* Exercise details
Copy every record exactly. Nothing may be skipped.
──────── Data
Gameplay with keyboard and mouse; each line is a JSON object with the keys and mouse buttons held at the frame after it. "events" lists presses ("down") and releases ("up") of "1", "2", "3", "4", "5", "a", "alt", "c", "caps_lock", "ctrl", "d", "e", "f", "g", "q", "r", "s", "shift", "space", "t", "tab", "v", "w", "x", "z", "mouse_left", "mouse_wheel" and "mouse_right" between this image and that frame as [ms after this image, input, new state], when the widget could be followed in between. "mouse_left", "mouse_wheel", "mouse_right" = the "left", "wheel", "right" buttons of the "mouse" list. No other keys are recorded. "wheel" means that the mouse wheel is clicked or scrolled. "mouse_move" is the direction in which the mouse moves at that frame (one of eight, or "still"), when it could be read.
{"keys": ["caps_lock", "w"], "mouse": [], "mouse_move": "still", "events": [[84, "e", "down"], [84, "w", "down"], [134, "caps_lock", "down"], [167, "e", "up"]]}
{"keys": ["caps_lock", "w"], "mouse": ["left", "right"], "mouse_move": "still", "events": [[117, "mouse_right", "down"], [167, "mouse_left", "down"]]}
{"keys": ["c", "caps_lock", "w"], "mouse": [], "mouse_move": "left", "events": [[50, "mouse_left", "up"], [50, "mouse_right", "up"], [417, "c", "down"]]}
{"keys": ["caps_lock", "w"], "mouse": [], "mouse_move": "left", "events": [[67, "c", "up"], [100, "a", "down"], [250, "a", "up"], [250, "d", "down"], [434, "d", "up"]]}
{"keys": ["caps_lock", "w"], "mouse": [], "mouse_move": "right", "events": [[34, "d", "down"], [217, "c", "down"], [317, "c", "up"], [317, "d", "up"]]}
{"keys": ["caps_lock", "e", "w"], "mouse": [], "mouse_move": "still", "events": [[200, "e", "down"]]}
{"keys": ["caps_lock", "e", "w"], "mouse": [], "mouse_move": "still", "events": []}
────────────────
* Task result
Gameplay with keyboard and mouse; each line is a JSON object with the keys and mouse buttons held at the frame after it. "events" lists presses ("down") and releases ("up") of "1", "2", "3", "4", "5", "a", "alt", "c", "caps_lock", "ctrl", "d", "e", "f", "g", "q", "r", "s", "shift", "space", "t", "tab", "v", "w", "x", "z", "mouse_left", "mouse_wheel" and "mouse_right" between this image and that frame as [ms after this image, input, new state], when the widget could be followed in between. "mouse_left", "mouse_wheel", "mouse_right" = the "left", "wheel", "right" buttons of the "mouse" list. No other keys are recorded. "wheel" means that the mouse wheel is clicked or scrolled. "mouse_move" is the direction in which the mouse moves at that frame (one of eight, or "still"), when it could be read.
{"keys": ["caps_lock", "w"], "mouse": [], "mouse_move": "still", "events": [[84, "e", "down"], [84, "w", "down"], [134, "caps_lock", "down"], [167, "e", "up"]]}
{"keys": ["caps_lock", "w"], "mouse": ["left", "right"], "mouse_move": "still", "events": [[117, "mouse_right", "down"], [167, "mouse_left", "down"]]}
{"keys": ["c", "caps_lock", "w"], "mouse": [], "mouse_move": "left", "events": [[50, "mouse_left", "up"], [50, "mouse_right", "up"], [417, "c", "down"]]}
{"keys": ["caps_lock", "w"], "mouse": [], "mouse_move": "left", "events": [[67, "c", "up"], [100, "a", "down"], [250, "a", "up"], [250, "d", "down"], [434, "d", "up"]]}
{"keys": ["caps_lock", "w"], "mouse": [], "mouse_move": "right", "events": [[34, "d", "down"], [217, "c", "down"], [317, "c", "up"], [317, "d", "up"]]}
{"keys": ["caps_lock", "e", "w"], "mouse": [], "mouse_move": "still", "events": [[200, "e", "down"]]}
{"keys": ["caps_lock", "e", "w"], "mouse": [], "mouse_move": "still", "events": []}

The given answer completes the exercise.